What to work on: Write out the lines below as a numbered list, leaving out any blank lines.

[Records from a dataset]
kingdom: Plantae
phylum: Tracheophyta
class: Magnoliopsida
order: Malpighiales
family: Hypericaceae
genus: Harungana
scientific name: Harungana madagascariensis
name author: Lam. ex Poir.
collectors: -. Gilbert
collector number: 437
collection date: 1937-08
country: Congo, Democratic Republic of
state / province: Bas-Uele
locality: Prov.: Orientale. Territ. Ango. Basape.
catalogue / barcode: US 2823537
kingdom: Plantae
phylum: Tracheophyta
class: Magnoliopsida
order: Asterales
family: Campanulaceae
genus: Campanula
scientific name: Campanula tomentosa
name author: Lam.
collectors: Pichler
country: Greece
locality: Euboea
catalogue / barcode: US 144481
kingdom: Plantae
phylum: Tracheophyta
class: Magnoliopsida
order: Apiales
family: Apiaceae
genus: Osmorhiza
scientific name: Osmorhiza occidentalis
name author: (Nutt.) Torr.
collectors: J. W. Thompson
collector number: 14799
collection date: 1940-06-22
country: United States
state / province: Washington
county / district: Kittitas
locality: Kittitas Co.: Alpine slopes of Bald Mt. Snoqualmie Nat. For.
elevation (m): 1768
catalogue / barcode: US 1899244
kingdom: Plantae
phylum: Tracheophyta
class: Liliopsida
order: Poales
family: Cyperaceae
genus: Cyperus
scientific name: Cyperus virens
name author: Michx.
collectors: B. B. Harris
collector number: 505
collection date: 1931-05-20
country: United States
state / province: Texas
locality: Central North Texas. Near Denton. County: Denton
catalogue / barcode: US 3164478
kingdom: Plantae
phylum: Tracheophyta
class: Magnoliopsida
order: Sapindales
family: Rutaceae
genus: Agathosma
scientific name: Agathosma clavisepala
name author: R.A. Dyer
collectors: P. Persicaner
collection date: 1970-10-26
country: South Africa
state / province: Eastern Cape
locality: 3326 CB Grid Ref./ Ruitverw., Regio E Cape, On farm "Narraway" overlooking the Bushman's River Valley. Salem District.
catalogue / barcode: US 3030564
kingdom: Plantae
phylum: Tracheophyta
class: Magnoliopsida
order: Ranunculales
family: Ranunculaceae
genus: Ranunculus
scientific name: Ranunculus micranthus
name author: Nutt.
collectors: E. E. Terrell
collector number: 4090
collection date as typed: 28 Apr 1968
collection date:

The reply:
1. kingdom: Plantae
2. phylum: Tracheophyta
3. class: Magnoliopsida
4. order: Malpighiales
5. family: Hypericaceae
6. genus: Harungana
7. scientific name: Harungana madagascariensis
8. name author: Lam. ex Poir.
9. collectors: -. Gilbert
10. collector number: 437
11. collection date: 1937-08
12. country: Congo, Democratic Republic of
13. state / province: Bas-Uele
14. locality: Prov.: Orientale. Territ. Ango. Basape.
15. catalogue / barcode: US 2823537
16. kingdom: Plantae
17. phylum: Tracheophyta
18. class: Magnoliopsida
19. order: Asterales
20. family: Campanulaceae
21. genus: Campanula
22. scientific name: Campanula tomentosa
23. name author: Lam.
24. collectors: Pichler
25. country: Greece
26. locality: Euboea
27. catalogue / barcode: US 144481
28. kingdom: Plantae
29. phylum: Tracheophyta
30. class: Magnoliopsida
31. order: Apiales
32. family: Apiaceae
33. genus: Osmorhiza
34. scientific name: Osmorhiza occidentalis
35. name author: (Nutt.) Torr.
36. collectors: J. W. Thompson
37. collector number: 14799
38. collection date: 1940-06-22
39. country: United States
40. state / province: Washington
41. county / district: Kittitas
42. locality: Kittitas Co.: Alpine slopes of Bald Mt. Snoqualmie Nat. For.
43. elevation (m): 1768
44. catalogue / barcode: US 1899244
45. kingdom: Plantae
46. phylum: Tracheophyta
47. class: Liliopsida
48. order: Poales
49. family: Cyperaceae
50. genus: Cyperus
51. scientific name: Cyperus virens
52. name author: Michx.
53. collectors: B. B. Harris
54. collector number: 505
55. collection date: 1931-05-20
56. country: United States
57. state / province: Texas
58. locality: Central North Texas. Near Denton. County: Denton
59. catalogue / barcode: US 3164478
60. kingdom: Plantae
61. phylum: Tracheophyta
62. class: Magnoliopsida
63. order: Sapindales
64. family: Rutaceae
65. genus: Agathosma
66. scientific name: Agathosma clavisepala
67. name author: R.A. Dyer
68. collectors: P. Persicaner
69. collection date: 1970-10-26
70. country: South Africa
71. state / province: Eastern Cape
72. locality: 3326 CB Grid Ref./ Ruitverw., Regio E Cape, On farm "Narraway" overlooking the Bushman's River Valley. Salem District.
73. catalogue / barcode: US 3030564
74. kingdom: Plantae
75. phylum: Tracheophyta
76. class: Magnoliopsida
77. order: Ranunculales
78. family: Ranunculaceae
79. genus: Ranunculus
80. scientific name: Ranunculus micranthus
81. name author: Nutt.
82. collectors: E. E. Terrell
83. collector number: 4090
84. collection date as typed: 28 Apr 1968
85. collection date:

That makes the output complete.